June 16, 2011 4:04 PM EDT
IHS Hot Sheet
Overall Analyst Rating:
    NEUTRAL (Up Up)

Revenue Growth %: +16.3%
Solar stocks are about to see somewhat of a paradigm shift.

With high photovoltaic prices recently curbing enthusiasm for solar installations, market-research firm IHS (NYSE: IHS) sees crystalline silicon (c-Si) modules dropping to $1 per watt by the first-quarter of FY12.

The price level might increase demand for installations moving forward as price levels will now balance potential cost savings for corporations and countries.

Recently, spot prices from top Chinese brands were at $1.49 per watt for mainstream c-Si modules.
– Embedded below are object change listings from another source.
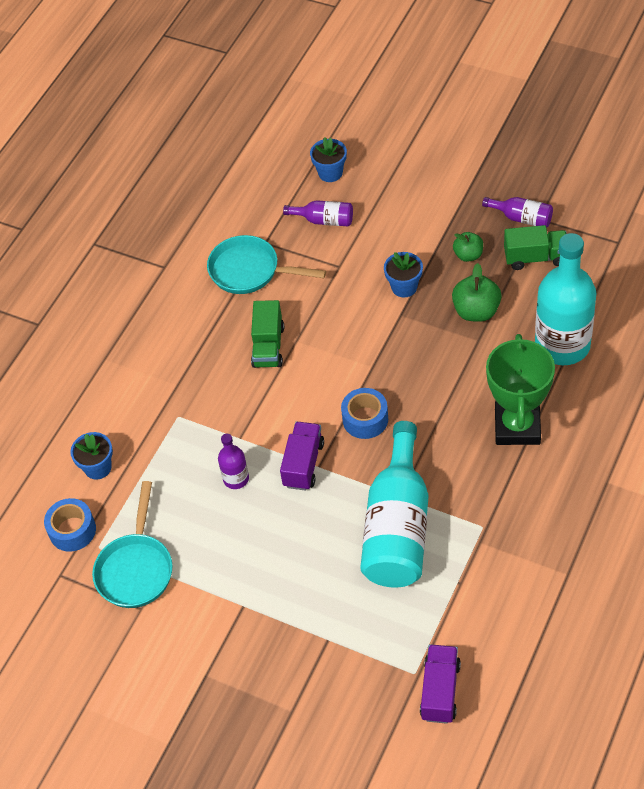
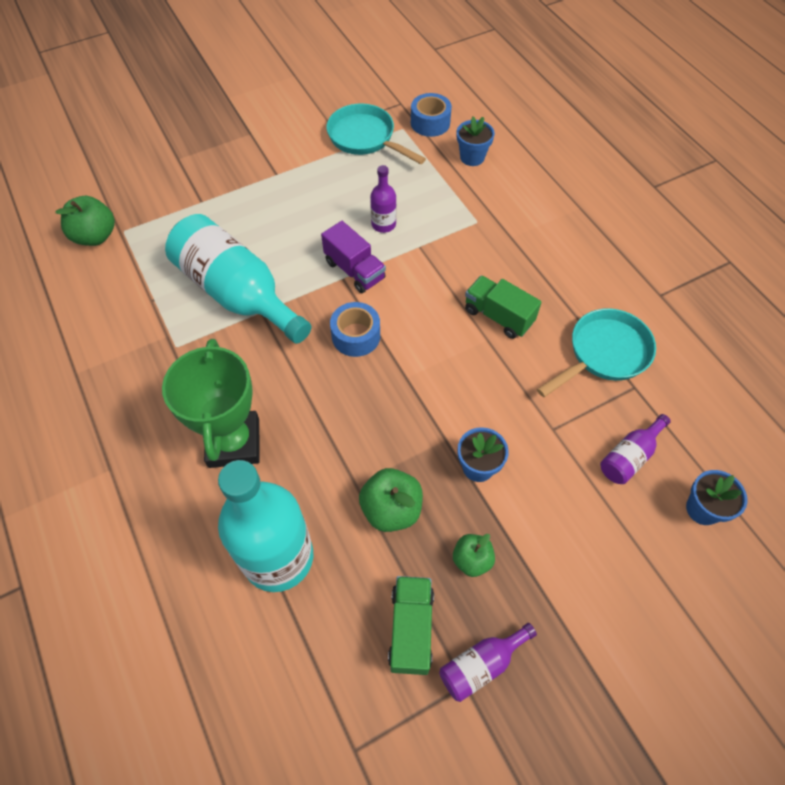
camera: 120 degrees right, 5 degrees up
(440, 691) = (95, 236): purple truck -> green apple
(517, 426) = (234, 443): green trophy -> green trophy turned 45 degrees clockwise
(535, 257) = (411, 629): green truck -> green truck turned 150 degrees clockwise

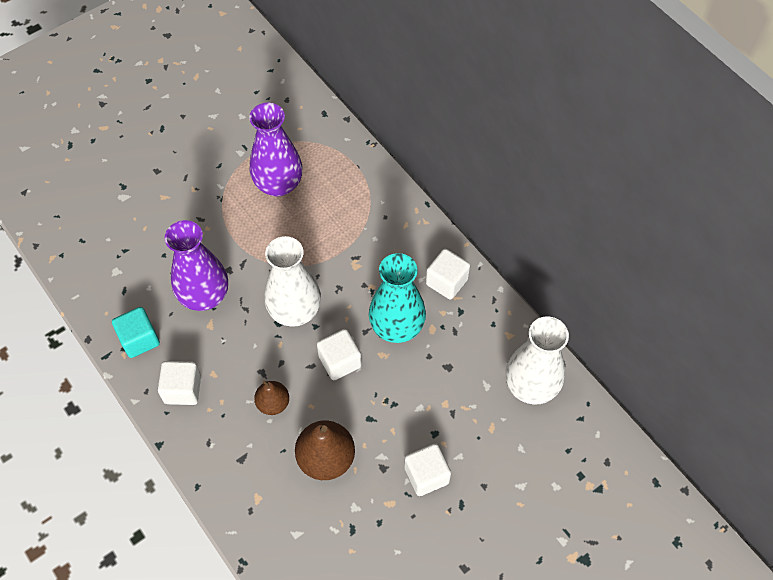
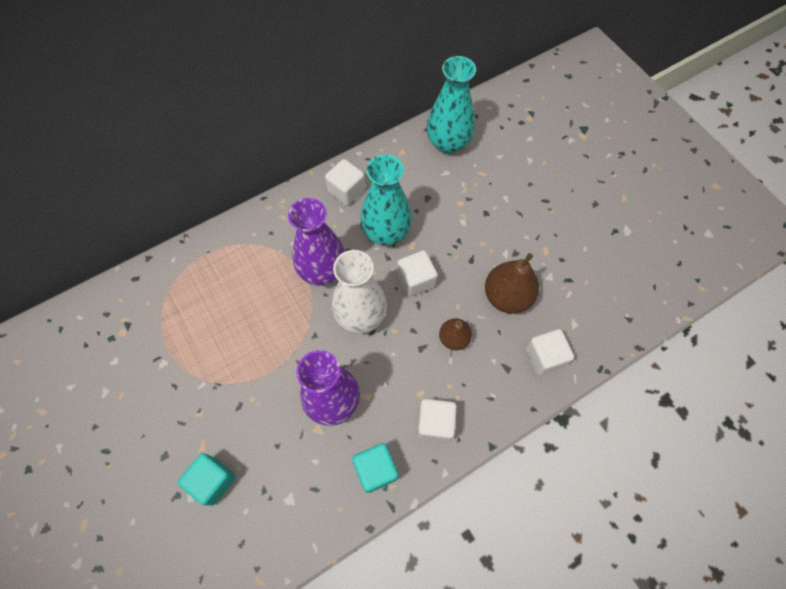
camera: 85 degrees left, 5 degrees up
(134, 210) = (213, 481): none -> turquoise cube
(278, 184) = (213, 325): purple vase -> purple vase (323, 270)
(426, 475) = (522, 222): white cube -> white cube (544, 357)
(530, 386) = (448, 143): white vase -> turquoise vase

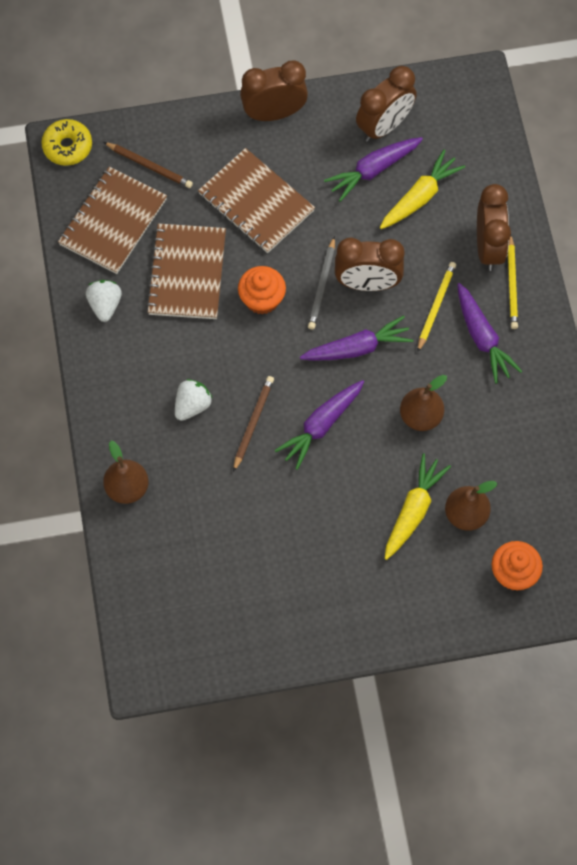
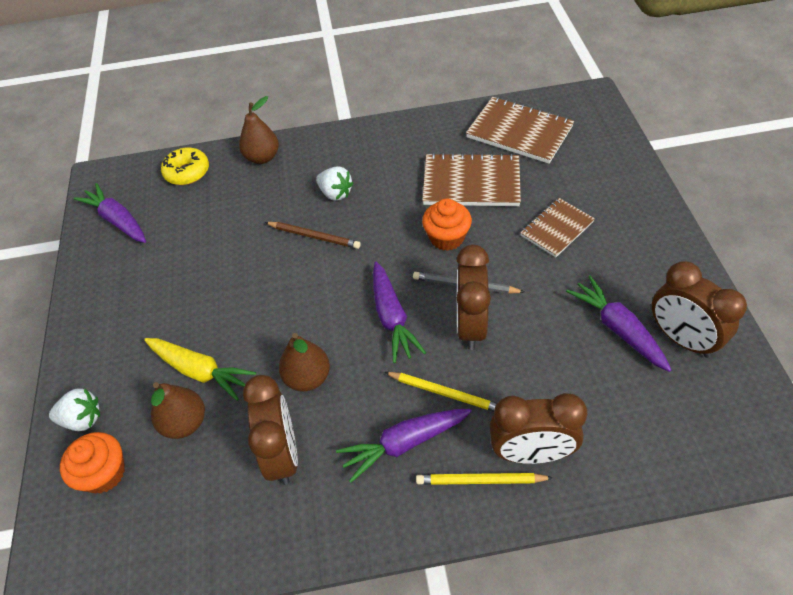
camera: 95 degrees right, 15 degrees down
(67, 147) = (591, 100): yellow donut -> yellow donut (187, 172)
(105, 305) = (435, 133): white strawberry -> white strawberry (82, 419)
(149, 166) = (582, 151): brown pencil -> none
(256, 202) = (557, 229): brown notebook -> brown notebook, size x0.63
(274, 113) = (669, 238): brown clock -> brown clock (282, 454)
(321, 426) = (306, 289): purple carrot -> purple carrot (117, 220)
(420, 197) = (591, 376): yellow carrot -> none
At the end of the recent Intersolar convention, those prices had dropped to about 1.30 per watt, according to IHS.

Still, while gross margins are about 10 to 12 percent in the current quarter, along with price drops come a pinch of those margins. Intense competition in the sector will bring margins to a range of 5 to 9 percent by the second quarter of 2012.

Some results may come from the shift: First, not all solar companies will be able to survive with increased competition, leading to either consolidation, or worse, bankruptcy. Further, will the vertically integrated business model run by so many solar players continue to flourish moving forward as margins compress? New players will likely emerge as "specialists," investing resources into one aspect of the entire process.

Claymore/MAC Global Solar Index ETF (NYSE: TAN) closed down 0.45 percent.